Hace un rato, en esta hermosa noche del sábado, 23 de junio. Tras disfrutar de algunas consumiciones, aderezadas con jocosas conversaciones, en el ambiente festivo que procura la fiesta patronal, decido retirarme a mis aposentos. Ya tenemos una edad y hay que regular.

Veo un vehículo hermoso, y muy bien iluminado, que presenta de forma excelente sus productos. Y entre ellos destacan los churros y las porras. Me acerco con la intención de activar viejos recuerdos gustativos.
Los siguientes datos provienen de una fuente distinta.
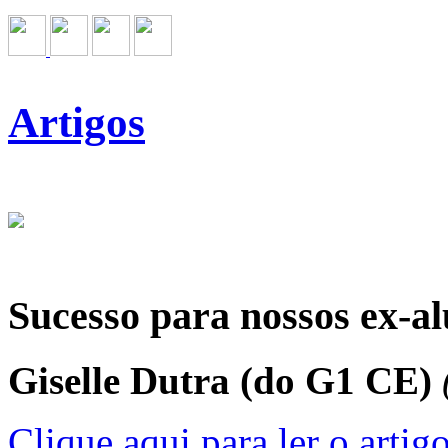
Artigos
Sucesso para nossos ex-al
Giselle Dutra (do G1 CE)
Clique aqui para ler o artigo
Quiero disfrutar de unos churros, con cuyos sabores regresaré a épocas muy lejanas. Vendían cucuruchos de 6 o de 12 unidades, vamos media o una docena. Como se ha hecho toda la vida.

Por lo avanzado de la hora, ya pura madrugada, la responsable -una guapa mujer morena, con sonrisa suficiente para hacer hervir una olla- bostezaba -imagino por el puro cansancio de una jornada interminable-. A ella me dirijo, y le digo: ¿pueden ser tres churros? Lo solicité, no por tacaño, sino por no tener con quién compartir tan rico producto y entender que sería tirar el resto que no pudiera consumir.
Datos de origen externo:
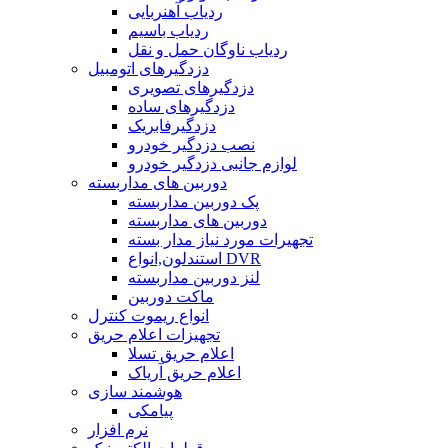
ردیاب آهنربایی
ردیاب باسیم
ردیاب ناوگان حمل و نقل
دزدگیرهای اتومبیل
دزدگیرهای تصویری
دزدگیرهای ساده
دزدگیرفابریک
نصب دزدگیر خودرو
لوازم جانبی دزدگیر خودرو
دوربین های مداربسته
پک دوربین مداربسته
دوربین های مداربسته
تجهیرات مورد نیاز مدار بسته
استندلون,انواع DVR
لنز دوربین مداربسته
ماکت دوربین
انواع ریموت کنترل
تجهیزات اعلام حریق
اعلام حریق تسلا
اعلام حریق آریاک
هوشمند سازی
پیامکی
نرم افزار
La dama, con la mejor de sus sonrisas -a pesar del cansancio- me contestó: por supuesto.

Me entregó un cucurucho con los tres churros solicitados, y de regalo: otra vez, la sonrisa que funde hielos y Árticos.

Abrí mi cartera, para abonar lo solicitado y ella me dijo: no, no es nada, caballero. Camino a casa degusté cada uno de los churros, como si fueran los último de la tierra. Y no pude evitar escribir estas líneas, para poner en valor a esas personas que a pesar de vidas muy duras, nos regalan sonrisas -que derriten los Polos- y lo mejor que tienen: su cariño.

Les doy mi palabra de honor que el próximo día pediré una docena, aunque los comparta con mi soledad. Y pagaré gustoso por saber que de esa manera apoyo a que sigan existiendo morenas, o morenos que hacen churros y regalan sonrisas en noches de fiesta.